Health care and insurance industry officials and a state legislator were named by Gov. Susana Martinez to a panel that will select New Mexico’s newly independent insurance regulator.

A nine-member committee will name the superintendent of insurance to run an independent regulatory office starting in July. The Public Regulation Commission currently picks the insurance superintendent, who oversees insurance prices and policies.

The governor appointed:

  • Republican Rep. Zach Cook, a Ruidoso lawyer.
  • Babette Saenz, who is academic dean at Southwest Acupuncture College in Albuquerque.
  • Gabriel Parra of Albuquerque, a lawyer for Presbyterian Healthcare Services, which operates a network of hospitals, clinics, physician groups and a health insurance plan. It is New Mexico’s largest managed care organization.
  • Norm Becker, president and CEO of New Mexico Mutual, the state’s largest workers’ compensation insurer. Becker, of Los Ranchos, has an extensive background in the insurance and health care industries. He has served as CEO of Blue Cross and Blue Shield of New Mexico as well as Lovelace Health System.

Voters approved a constitutional amendment to establish an independent insurance regulator, removing those operations from the five-member elected PRC.

The Legislative Council, a group made up of House and Senate leaders and rank-and-file lawmakers, will appoint four members of the selection committee. A ninth member is appointed by others on the panel. The council meets later this month and could make its appointments then.
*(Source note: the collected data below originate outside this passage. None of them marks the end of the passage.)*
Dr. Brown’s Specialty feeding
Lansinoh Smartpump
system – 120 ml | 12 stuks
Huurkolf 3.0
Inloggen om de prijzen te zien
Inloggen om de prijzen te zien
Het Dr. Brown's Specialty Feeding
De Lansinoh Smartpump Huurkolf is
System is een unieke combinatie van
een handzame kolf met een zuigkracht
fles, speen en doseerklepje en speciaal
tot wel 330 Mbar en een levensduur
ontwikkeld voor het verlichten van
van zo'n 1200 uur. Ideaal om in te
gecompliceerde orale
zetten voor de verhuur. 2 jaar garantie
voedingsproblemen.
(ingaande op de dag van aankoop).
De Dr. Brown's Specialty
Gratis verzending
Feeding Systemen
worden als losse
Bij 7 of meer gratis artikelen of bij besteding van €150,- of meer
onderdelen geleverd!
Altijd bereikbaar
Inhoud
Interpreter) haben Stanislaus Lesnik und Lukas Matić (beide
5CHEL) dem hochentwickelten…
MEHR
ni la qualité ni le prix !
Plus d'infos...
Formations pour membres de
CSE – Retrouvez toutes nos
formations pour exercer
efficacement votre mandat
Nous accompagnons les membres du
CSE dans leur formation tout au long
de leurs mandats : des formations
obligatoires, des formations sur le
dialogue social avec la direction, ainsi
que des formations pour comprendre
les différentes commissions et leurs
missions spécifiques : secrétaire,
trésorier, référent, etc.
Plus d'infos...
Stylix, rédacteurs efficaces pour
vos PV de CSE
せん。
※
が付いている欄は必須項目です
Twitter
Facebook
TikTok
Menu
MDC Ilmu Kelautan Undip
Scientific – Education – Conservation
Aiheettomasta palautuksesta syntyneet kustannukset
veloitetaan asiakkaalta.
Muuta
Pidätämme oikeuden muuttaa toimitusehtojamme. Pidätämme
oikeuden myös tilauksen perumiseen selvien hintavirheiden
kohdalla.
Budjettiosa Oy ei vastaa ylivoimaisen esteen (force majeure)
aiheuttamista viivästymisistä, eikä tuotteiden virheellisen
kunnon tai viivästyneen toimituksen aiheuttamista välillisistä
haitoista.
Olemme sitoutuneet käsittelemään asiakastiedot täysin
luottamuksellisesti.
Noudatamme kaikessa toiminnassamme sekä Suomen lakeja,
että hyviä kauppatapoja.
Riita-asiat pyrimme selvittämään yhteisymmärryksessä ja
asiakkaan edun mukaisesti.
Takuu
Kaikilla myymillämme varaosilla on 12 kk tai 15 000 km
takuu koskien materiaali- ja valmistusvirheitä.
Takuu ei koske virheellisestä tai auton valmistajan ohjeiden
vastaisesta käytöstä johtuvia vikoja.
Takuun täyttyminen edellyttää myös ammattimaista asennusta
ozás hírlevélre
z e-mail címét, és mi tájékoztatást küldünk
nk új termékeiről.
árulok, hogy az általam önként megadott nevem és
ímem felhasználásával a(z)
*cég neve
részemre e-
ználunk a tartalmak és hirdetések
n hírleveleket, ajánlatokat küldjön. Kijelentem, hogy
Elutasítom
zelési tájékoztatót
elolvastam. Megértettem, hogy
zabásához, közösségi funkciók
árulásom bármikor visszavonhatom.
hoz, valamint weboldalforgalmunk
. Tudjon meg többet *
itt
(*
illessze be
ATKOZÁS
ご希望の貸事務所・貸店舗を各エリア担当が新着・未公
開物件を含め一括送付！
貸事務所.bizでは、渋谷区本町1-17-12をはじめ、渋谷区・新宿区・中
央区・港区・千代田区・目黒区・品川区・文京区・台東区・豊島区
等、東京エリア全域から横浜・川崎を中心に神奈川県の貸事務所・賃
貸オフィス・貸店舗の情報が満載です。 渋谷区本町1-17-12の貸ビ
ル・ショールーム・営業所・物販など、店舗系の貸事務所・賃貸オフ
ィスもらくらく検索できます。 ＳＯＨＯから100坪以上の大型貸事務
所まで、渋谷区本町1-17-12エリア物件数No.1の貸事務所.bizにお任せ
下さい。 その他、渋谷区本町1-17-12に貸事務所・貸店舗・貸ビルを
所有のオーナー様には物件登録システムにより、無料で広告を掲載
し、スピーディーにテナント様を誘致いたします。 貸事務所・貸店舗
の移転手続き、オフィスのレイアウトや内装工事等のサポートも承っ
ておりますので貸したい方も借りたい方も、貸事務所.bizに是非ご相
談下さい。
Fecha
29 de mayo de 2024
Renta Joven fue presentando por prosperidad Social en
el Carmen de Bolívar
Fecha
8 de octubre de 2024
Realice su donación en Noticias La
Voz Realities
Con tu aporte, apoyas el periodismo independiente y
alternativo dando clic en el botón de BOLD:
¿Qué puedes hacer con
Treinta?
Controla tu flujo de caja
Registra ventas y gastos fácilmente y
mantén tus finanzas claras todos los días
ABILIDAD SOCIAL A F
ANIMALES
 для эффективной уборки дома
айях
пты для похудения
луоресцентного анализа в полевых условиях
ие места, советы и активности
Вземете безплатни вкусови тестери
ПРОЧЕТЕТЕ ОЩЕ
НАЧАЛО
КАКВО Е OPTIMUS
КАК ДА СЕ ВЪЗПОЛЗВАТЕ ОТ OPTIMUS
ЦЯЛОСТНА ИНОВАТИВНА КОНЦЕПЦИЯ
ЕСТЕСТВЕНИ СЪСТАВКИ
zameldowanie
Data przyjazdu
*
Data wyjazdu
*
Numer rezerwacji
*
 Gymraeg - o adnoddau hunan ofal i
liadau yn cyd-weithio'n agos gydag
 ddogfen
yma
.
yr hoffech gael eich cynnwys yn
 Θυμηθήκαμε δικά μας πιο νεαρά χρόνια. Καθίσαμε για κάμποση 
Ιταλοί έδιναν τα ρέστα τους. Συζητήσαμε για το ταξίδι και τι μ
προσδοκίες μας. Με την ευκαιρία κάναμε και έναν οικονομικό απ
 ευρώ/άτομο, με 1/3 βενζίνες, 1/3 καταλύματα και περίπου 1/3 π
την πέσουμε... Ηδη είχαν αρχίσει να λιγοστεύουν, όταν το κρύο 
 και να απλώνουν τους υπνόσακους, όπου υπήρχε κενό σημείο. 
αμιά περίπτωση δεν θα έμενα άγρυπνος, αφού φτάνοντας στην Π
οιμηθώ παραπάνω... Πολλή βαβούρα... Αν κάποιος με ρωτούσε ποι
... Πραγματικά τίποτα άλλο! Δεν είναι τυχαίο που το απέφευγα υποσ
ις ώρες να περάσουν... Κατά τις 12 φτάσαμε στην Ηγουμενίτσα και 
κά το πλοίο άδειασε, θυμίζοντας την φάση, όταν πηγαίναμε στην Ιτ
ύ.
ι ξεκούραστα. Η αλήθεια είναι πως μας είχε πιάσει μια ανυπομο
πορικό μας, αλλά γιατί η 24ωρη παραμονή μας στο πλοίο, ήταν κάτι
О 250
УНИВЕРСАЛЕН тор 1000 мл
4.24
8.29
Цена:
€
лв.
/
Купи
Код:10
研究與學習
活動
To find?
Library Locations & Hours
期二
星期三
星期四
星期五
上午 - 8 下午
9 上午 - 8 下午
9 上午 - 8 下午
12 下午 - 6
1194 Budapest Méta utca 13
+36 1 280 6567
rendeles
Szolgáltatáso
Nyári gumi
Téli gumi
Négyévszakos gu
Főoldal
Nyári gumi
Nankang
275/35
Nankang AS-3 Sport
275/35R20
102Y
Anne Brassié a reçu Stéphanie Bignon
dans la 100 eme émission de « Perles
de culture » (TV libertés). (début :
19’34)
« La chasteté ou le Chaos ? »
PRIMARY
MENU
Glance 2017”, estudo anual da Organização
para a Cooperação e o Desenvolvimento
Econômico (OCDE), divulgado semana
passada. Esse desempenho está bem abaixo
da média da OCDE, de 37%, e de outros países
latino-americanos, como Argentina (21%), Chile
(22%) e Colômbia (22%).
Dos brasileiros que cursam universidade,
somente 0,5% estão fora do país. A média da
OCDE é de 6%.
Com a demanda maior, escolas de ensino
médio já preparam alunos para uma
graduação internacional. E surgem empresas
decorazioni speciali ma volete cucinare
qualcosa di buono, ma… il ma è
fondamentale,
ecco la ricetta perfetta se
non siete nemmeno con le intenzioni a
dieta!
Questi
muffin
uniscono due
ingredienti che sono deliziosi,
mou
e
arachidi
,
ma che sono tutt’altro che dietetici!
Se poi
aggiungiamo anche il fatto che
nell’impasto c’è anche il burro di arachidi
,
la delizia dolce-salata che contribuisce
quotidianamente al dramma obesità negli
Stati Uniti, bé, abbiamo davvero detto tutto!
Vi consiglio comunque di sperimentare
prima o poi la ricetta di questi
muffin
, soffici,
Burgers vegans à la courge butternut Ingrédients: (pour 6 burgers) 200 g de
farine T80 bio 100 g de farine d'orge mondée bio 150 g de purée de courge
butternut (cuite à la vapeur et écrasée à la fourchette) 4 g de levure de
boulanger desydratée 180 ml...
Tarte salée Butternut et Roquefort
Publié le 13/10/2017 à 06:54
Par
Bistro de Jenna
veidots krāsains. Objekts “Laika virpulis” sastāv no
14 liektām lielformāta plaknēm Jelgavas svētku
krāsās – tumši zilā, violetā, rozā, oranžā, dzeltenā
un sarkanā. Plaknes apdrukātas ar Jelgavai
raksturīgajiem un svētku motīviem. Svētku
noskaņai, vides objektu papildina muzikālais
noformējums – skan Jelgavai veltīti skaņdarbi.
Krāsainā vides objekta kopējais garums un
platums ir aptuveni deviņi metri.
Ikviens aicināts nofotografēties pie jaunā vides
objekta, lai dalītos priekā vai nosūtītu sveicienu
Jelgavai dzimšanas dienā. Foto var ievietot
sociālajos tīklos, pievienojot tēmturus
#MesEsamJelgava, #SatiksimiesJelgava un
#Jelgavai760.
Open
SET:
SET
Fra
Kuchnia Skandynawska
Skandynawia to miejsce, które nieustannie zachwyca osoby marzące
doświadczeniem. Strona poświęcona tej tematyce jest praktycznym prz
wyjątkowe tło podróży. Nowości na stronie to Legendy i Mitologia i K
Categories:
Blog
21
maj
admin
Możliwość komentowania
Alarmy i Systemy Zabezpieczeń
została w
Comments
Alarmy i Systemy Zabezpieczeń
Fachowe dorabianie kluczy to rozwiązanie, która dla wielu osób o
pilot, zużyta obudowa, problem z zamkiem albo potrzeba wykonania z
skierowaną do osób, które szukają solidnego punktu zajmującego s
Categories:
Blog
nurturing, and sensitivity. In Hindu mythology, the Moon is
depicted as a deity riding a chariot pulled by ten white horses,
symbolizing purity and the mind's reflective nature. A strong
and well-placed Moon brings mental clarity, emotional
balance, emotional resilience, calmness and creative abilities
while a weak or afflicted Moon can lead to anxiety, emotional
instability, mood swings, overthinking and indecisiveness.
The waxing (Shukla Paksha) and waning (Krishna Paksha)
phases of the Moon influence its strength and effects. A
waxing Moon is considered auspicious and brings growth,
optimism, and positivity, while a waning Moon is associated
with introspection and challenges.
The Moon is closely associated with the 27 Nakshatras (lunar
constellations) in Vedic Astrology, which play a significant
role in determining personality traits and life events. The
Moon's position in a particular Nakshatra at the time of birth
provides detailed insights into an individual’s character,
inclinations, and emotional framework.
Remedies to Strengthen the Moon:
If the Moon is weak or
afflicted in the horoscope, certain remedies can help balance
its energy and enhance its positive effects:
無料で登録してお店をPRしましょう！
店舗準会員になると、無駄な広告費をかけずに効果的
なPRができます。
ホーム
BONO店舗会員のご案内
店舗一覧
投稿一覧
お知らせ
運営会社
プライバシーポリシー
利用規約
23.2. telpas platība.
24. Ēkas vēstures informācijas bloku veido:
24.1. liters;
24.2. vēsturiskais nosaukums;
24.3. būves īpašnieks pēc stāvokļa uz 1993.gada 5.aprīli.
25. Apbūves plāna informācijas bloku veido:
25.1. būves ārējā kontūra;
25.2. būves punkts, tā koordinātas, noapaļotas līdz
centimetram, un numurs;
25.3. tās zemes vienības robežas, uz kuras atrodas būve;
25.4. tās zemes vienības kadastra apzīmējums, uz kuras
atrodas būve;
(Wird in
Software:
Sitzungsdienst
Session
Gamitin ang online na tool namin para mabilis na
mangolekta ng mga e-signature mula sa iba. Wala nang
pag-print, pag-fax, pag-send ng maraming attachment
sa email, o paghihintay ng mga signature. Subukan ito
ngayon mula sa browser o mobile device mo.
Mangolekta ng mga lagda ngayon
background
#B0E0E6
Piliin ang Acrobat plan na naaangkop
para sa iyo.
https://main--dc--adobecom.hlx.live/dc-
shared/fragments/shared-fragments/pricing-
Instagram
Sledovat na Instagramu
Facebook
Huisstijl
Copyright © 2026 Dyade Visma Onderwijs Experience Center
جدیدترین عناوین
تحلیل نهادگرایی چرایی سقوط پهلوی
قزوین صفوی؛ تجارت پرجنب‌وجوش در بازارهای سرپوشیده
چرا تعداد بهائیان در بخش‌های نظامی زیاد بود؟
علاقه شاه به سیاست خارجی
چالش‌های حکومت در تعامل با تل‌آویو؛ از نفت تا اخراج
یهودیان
A new state law requires lawmakers and the governor to each appoint two members representing the insurance industry and two members representing consumers.

The Legislature approved a measure this year to implement the constitutional amendment and establish the committee that will pick the insurance superintendent, who can be removed by the panel for incompetence, willful neglect of duty or malfeasance in office.

The insurance superintendent initially will serve a term expiring Dec. 31, 2015, and then the regulator will be appointed by the panel to four-year terms.